Stored items from a collection
■ ■ ■ ■ ■
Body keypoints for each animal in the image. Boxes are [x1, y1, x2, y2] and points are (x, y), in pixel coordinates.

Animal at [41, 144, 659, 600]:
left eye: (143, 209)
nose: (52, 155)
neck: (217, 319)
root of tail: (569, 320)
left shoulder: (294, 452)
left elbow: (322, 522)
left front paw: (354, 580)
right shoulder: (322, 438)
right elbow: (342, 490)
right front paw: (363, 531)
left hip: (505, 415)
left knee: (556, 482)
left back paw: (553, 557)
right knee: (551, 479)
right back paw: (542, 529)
■ ■ ■ ■ ■
__WHAT YOU ARE ASKED TO DO__:
Each line in the entries above that includes the word "right" counts once; state the total and nothing else.

__REPLY__:
5